Mi faccio forza, drone in spalla vado verso il tracciato dove Matteo Quadrio sta definendo gli ultimi dettagli prima della partenza. Con la scusa del sopralluogo per le riprese approfitto per il mio giro di prova. Rettilineo di ghiaia spezzato da due varianti, freno, aspetto che il Beta riappoggi la ruota e sterzo. Lentamente supero gli ostacoli e, a metà del dei 5 chilometri di bosco lombardo, quasi mi commuovo. Lascio fare al Beta e mi guardo attorno. Tutto è così incredibile che non sembra vero.

Che posto ragazzi, e io sono qui, nel cuore del tempio della velocità a combattere con radici, rami e fango.

Quando credo di aver visto tutto con un piccolo balzo mi ritrovo sulla mitica parabolica di Monza, il cuore esplode e spero non finisca mai.

Ma è ora che cominci la gara.

Rapido briefing (non ammazzatevi e non ammazzate nessuno) e siamo pronti al via.
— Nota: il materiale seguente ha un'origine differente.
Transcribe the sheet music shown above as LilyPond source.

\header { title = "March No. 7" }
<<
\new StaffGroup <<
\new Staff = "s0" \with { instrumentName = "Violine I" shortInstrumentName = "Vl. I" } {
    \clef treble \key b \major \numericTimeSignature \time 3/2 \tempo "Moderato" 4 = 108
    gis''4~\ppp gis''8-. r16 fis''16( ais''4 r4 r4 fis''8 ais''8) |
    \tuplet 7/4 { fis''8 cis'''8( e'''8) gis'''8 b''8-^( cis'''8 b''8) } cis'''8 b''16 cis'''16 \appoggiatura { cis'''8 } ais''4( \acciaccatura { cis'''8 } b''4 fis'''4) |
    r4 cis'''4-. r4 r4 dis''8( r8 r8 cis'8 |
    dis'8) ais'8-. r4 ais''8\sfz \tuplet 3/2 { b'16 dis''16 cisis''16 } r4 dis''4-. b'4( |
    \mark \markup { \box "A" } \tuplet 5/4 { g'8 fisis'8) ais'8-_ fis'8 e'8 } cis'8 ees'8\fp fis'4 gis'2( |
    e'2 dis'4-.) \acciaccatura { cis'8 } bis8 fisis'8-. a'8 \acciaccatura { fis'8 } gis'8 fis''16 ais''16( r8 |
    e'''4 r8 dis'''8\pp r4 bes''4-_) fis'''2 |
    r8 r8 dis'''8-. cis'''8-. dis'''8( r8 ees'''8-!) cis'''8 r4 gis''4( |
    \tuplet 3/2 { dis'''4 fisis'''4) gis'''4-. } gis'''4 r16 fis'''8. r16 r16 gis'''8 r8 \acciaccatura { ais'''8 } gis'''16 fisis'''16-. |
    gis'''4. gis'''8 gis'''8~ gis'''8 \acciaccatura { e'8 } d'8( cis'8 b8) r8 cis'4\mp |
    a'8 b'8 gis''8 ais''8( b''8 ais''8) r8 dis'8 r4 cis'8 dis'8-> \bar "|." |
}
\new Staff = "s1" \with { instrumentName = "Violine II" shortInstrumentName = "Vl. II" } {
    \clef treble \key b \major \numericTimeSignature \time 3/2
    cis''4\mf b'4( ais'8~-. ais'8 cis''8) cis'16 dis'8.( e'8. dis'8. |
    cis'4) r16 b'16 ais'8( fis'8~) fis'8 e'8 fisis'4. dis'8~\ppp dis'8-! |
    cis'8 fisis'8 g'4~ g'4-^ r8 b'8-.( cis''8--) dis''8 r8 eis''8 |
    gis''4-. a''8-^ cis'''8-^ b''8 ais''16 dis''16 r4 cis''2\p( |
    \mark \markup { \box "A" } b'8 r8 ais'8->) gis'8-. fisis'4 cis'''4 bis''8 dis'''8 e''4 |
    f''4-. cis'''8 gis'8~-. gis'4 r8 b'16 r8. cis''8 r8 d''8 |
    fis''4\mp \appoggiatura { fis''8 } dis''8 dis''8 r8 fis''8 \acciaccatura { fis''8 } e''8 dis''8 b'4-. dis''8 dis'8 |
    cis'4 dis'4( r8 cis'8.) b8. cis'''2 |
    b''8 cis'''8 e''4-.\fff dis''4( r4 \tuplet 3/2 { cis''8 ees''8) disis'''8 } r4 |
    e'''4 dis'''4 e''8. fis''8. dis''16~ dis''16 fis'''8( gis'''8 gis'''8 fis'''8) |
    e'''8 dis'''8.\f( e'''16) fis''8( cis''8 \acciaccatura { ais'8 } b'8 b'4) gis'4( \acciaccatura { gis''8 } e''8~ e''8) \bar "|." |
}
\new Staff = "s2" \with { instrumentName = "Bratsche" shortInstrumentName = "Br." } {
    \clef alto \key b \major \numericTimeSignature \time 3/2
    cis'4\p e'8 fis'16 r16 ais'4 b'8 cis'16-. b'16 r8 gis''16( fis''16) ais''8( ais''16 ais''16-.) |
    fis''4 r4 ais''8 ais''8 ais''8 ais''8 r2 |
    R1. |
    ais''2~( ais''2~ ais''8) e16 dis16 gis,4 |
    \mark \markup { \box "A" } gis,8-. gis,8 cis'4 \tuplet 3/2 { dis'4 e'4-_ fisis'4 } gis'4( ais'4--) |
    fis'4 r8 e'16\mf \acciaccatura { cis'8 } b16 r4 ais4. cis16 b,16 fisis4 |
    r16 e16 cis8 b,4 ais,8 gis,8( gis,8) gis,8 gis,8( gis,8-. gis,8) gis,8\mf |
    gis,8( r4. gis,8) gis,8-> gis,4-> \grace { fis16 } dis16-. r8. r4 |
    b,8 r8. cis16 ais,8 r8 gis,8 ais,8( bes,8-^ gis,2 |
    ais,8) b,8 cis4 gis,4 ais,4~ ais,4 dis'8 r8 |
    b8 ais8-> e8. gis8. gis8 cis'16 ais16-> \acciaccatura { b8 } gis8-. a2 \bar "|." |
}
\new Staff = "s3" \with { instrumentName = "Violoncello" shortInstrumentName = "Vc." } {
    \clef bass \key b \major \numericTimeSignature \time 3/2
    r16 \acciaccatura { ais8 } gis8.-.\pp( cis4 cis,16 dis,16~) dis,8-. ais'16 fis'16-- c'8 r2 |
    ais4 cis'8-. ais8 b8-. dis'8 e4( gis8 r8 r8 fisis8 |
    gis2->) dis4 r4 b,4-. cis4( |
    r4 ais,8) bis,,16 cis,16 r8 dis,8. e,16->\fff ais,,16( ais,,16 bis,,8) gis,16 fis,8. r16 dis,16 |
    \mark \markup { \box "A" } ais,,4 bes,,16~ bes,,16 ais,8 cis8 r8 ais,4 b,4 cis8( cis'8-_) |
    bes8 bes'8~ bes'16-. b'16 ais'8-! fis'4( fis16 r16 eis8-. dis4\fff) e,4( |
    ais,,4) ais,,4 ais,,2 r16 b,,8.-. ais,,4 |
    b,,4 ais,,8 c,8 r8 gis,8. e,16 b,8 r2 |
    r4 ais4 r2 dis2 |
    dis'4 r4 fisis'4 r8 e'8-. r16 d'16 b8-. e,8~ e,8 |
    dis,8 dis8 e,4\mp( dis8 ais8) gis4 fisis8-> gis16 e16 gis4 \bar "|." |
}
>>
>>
Come di consueto le mie ghiandole salivari decidono di andare in vacanza mentre aspetto il mio turno vicino al bidone dove è appoggiato il cronometro che sta scandendo il tempo del pilota partito prima di me. Tempo stimato per quelli bravi sotto gli 8 minuti. Fa un caldo allucinate, ogni trenta secondi allungo il collo per controllare il passare dei minuti, sembro un piccione. Decido di cambiare tattica e, per distrarmi, mi concentro sulla generosa scollatura del giudice di gara. Beccato, ritorno a fare il piccione.

E’ il mio turno, aziono il timer e parto. Sento urlare il mio nome (grazie Ale) e nella foga rischio di schiantarmi alla prima curva. In piena trance agonistica mi sembra di essere una libellula tra gli ostacoli. Ogni curva, salto o buca non hanno più segreti per me. Sicuramente stamperò un tempo record degno della mia mitica moto.

A riportarmi con i piedi saldamente per terra è Adelio Lorenzin (foto sopra) che in un punto impossibile mi passa come se io fossi seduto al bar a sorseggiare un caffè troppo caldo. Il tempo di sentire PISTA!! e non lo vedo più. Ma che importa procedo con la velocità di un levriero che insegue la lepre e…subisco un secondo sorpasso. Mi convinco di essere stato vittima di un miraggio e sono sulla parabolica. Volo verso il traguardo, inchiodo di fianco al bidone e clamorosamente sbaglio postazione. Arretro, corre in aiuto anche Ale che raccoglie il secondo cronometro. Si gira sconsolato verso di me e mi comunica che qualcuno lo ha già fermato su 8,22 minuti. A me sta bene.

Adelio si piazzerà secondo, forse perché ha trovato me sulla sua strada, ma non ho mai visto uno più felice ad una premiazione. (Secondo podio in due gare, per tutti e tre i primi classificati)

 

In realtà uno più felice c’era. Io. Grazie Deus Milano. Ci vediamo per la terza tappa.